Signatures of graviton mass on the Stochastic Gravitational-Wave Background and implications for interferometers

Although astrophysical observations put strong constraints on the graviton mass in late Universe, there is still room for gravitons to acquire an heavy mass during its early stages. In this thesis we study the effect of a massive graviton on the Stochastic Gravitational Wave Background (SGWB) of Cosmological origin. At early time we consider a scenario where graviton mass during inflation originates, in an effective field theory approach, from a primordial mechanism of spontaneous symmetry breaking of space-diffeomorphisms; at late time instead it is considered a recent theory of massive gravity developed by De Felice and Mukohyama which minimally modifies the de Rham-Gabadadze-Tolley (dRGT) theory, and where the assumption of a Lorentz symmetry violation allows the propagation of only two tensor massive modes and ensures the stability of the solution on a Friedmann–Lema\^{i}tre–Robertson–Walker (FLRW) background. Whereas the light graviton mass in late time modifies the graviton geodesics during its propagation, the heavy mass at early times strongly affects the primordial tensor power spectrum, pushing it toward a more blue tilt. Both these effects may leave distinct signatures on the angular correlators of the SGWB energy density.
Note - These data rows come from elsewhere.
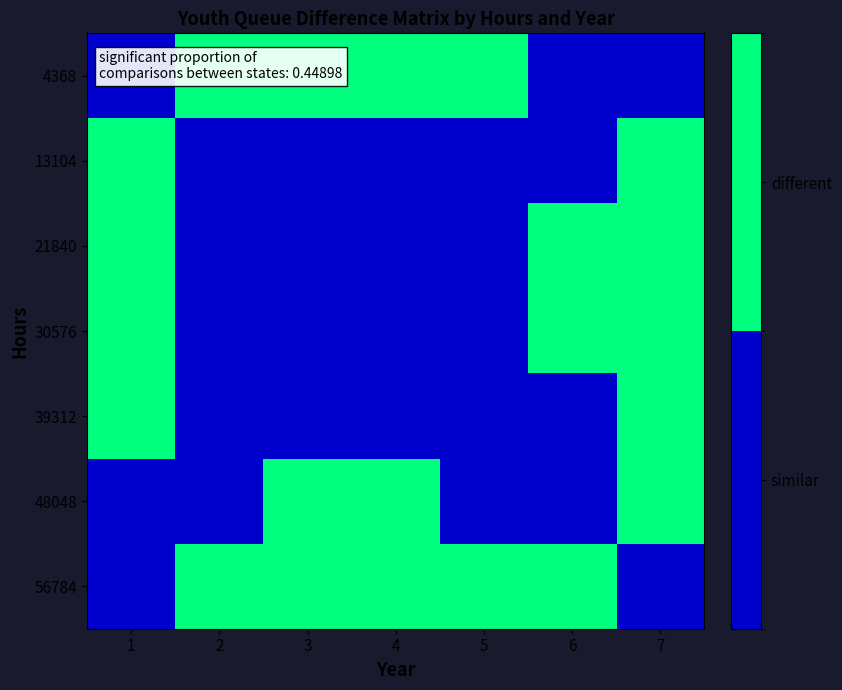

Reading right to left, transcribe all the data shown in this chart.

4368: 7=0	6=0	5=1	4=1	3=1	2=1	1=0
13104: 7=1	6=0	5=0	4=0	3=0	2=0	1=1
21840: 7=1	6=1	5=0	4=0	3=0	2=0	1=1
30576: 7=1	6=1	5=0	4=0	3=0	2=0	1=1
39312: 7=1	6=0	5=0	4=0	3=0	2=0	1=1
48048: 7=1	6=0	5=0	4=1	3=1	2=0	1=0
56784: 7=0	6=1	5=1	4=1	3=1	2=1	1=0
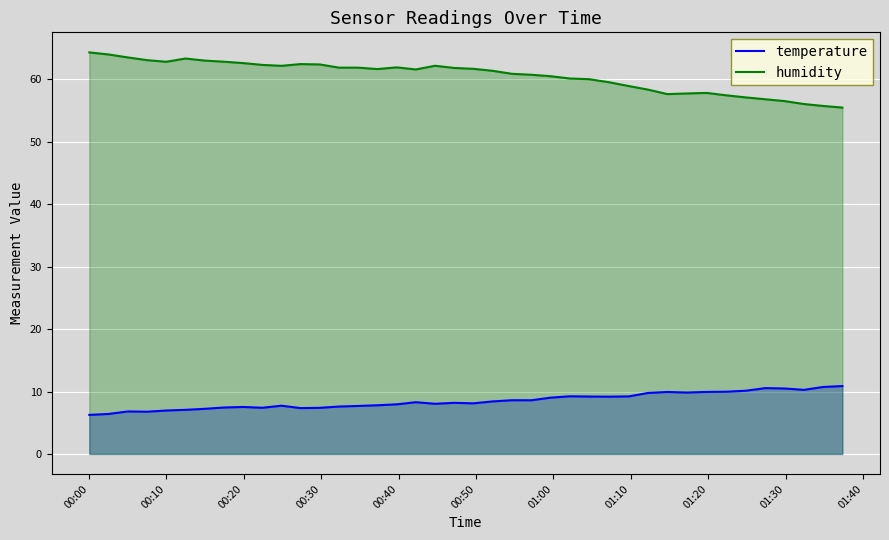

At how many categories does at least one series exceed 31?

40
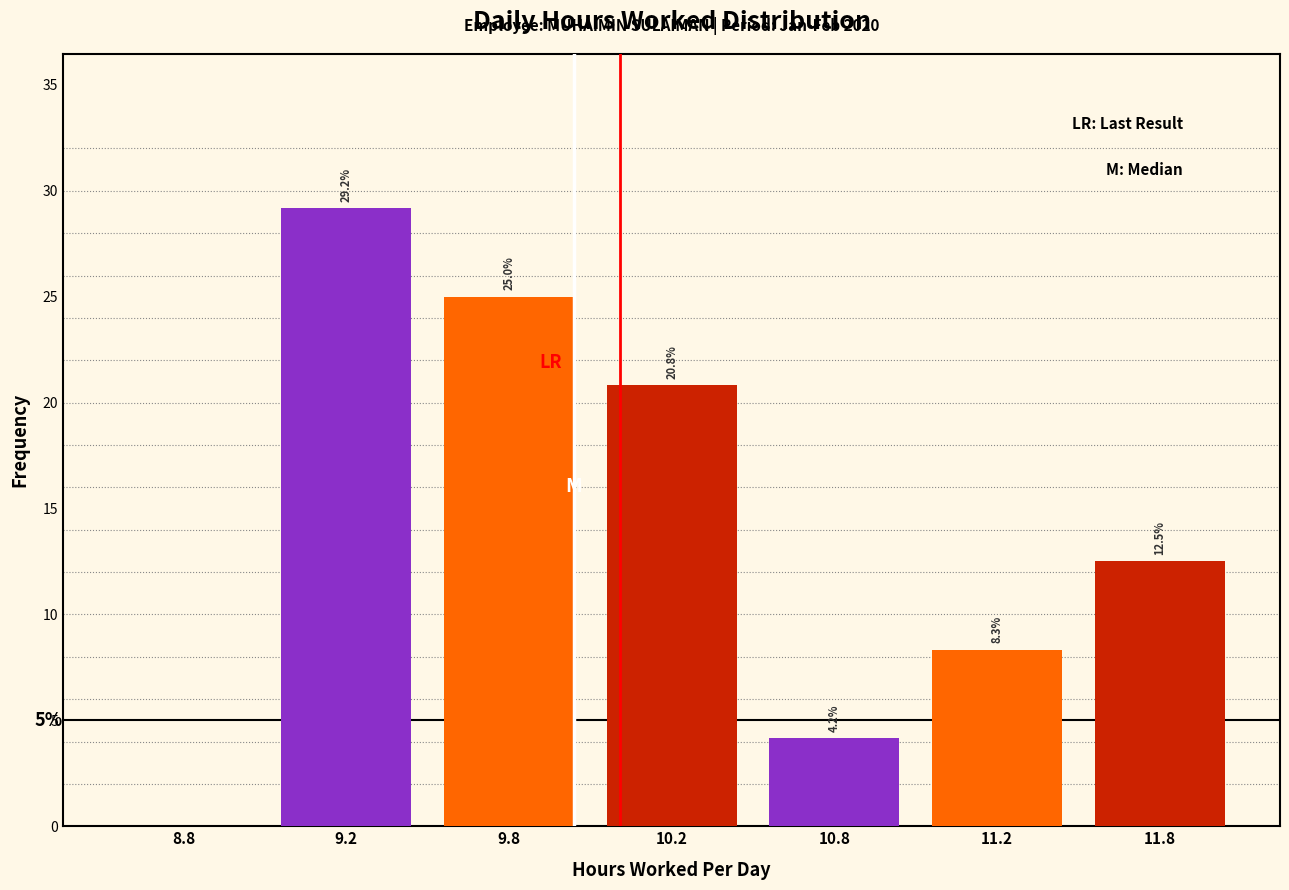

Reading right to left, transcribe all the data shown in this chart.

11.8=12.5	11.2=8.3	10.8=4.2	10.2=20.8	9.8=25.0	9.2=29.2	8.8=0.0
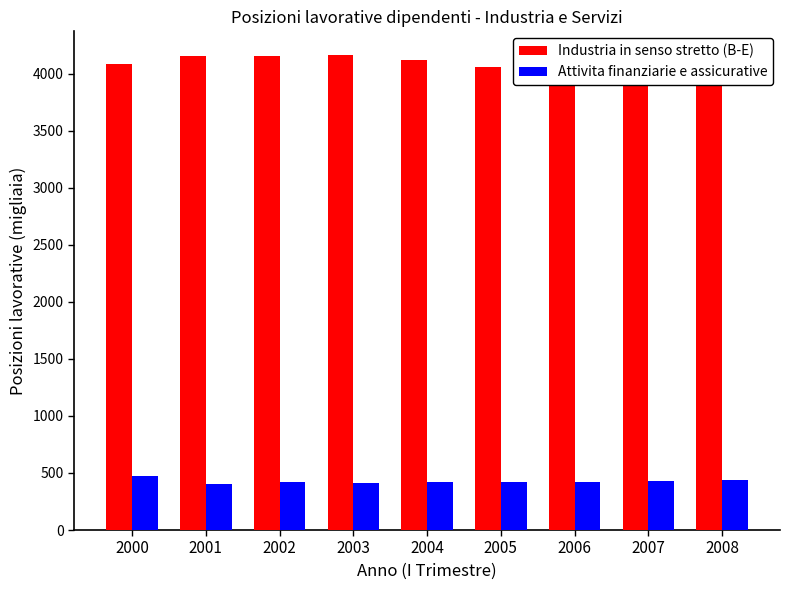

Which category has the highest value across all series?

2003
The analysis of the angular power spectrum is firstly performed analytically, and then numerically exploiting the publicly available code Cosmic Linear Anisotropy Solving System (CLASS), revealing different visible signatures arising from the graviton mass on early and late times on the large and medium scales between l ~2 and l ~100; this multipole domain overlaps with the range of scales where future interferometers as LISA and ET are expected to work, opening the doors for an exciting future. We have also explored the role of the graviton mass on the three-point function of the SGWB energy density, focusing both on primary and secondary non-Gaussianity effects.